AON: ILS Issuance Increases as Spreads Decline In Q4 2009; Strong Outlook for 2010

The Insurance-Linked Securities -- Fourth Quarter Update highlights that a total of $3.4 billion of ILS transactions closed during the year, including $1.6 billion in the fourth quarter alone. The three months witnessed a dramatic reduction in spreads, most prominently in the US Wind and Multi-Peril sectors, which decreased by 36% and 26% respectively on a non-seasonal adjusted basis. This trend is in contrast to the high spreads witnessed during 1H 2009.

Source: Source: Aon | Published on January 8, 2010

The decline in spreads spurred activity among repeat issuers, which had transactional structures in place to enable them to quickly take advantage of the improved pricing environment. Only two new cat bond sponsors came to the market in 2009.

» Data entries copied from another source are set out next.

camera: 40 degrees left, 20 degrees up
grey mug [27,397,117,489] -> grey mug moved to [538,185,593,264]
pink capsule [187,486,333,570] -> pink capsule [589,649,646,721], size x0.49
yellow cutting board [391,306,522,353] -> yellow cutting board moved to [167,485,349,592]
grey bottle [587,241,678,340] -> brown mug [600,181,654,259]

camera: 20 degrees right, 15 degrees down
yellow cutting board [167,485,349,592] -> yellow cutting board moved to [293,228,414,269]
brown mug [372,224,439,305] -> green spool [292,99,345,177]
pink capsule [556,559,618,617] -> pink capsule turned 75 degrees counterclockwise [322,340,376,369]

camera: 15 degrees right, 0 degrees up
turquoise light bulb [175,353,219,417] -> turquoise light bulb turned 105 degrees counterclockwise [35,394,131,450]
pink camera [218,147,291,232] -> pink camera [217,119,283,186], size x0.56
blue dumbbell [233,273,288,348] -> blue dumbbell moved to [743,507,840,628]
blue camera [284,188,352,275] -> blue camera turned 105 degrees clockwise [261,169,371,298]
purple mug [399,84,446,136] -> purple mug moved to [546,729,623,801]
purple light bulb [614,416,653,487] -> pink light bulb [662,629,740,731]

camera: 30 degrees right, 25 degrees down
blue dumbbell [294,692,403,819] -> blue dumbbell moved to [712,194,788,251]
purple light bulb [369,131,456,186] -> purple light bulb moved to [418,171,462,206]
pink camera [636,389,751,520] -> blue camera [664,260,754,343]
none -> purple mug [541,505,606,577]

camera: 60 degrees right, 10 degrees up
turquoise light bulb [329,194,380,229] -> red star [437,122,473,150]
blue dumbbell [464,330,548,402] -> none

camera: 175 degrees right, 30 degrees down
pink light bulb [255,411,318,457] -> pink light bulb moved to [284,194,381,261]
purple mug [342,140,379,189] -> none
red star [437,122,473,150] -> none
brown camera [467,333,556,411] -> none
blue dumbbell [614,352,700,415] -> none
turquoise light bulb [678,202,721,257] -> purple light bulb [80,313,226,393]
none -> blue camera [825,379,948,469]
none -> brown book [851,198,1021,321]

Secondary trading remained at average levels during Q4, as investors chose to allocate capital to new issuances rather than trading in existing ILS products.

Paul Schultz, President of Aon Benfield Securities, said: “The high spreads witnessed during the first half of the year deterred many potential new sponsors from entering the market, as traditional reinsurance solutions were considered more economical. However, with spreads improving during Q3 and Q4, those with structures already established were well placed to react to the improved conditions in the ILS market. The fourth quarter was especially active, as Aon Benfield Securities underwrote and placed three issues with a notional amount of $510 million on a currency adjusted basis. This includes a $225 million transaction transferring commercial California earthquake risk to the capital markets on an indemnity basis.”

Money market funds, which offer conservative collateral structures and are less dependent on counterparties’ credit ratings, were the most popular form of collateral management for ILS products during Q4.

The period saw continued emphasis on ILS solutions covering U.S. exposures, with price declines occurring across those covering perils in non-U.S. geographies. In 2009 as a whole, issuance for U.S. perils represented 80% of the total ILS market, followed by issuance for Japan and Western European perils.

The use of an industry index loss trigger was by far the most popular mechanism for cat bonds in 2009.

Mr. Schultz added: “In both U.S. and non-U.S. markets, improved conditions have broadened the new issuance pipeline as sponsors have sought to access capacity at increasingly competitive prices. From an investor perspective, we expect to see a trend towards the use of the collateralized reinsurance market to fill risk buckets and return profiles which are currently unavailable in the ILS market.”

Aon Benfield Securities forecasts that ILS issuance volumes will grow during 1H 2010, as approximately $2bn of transactions come off-risk and sponsors seek to replace the capacity via capital markets solutions.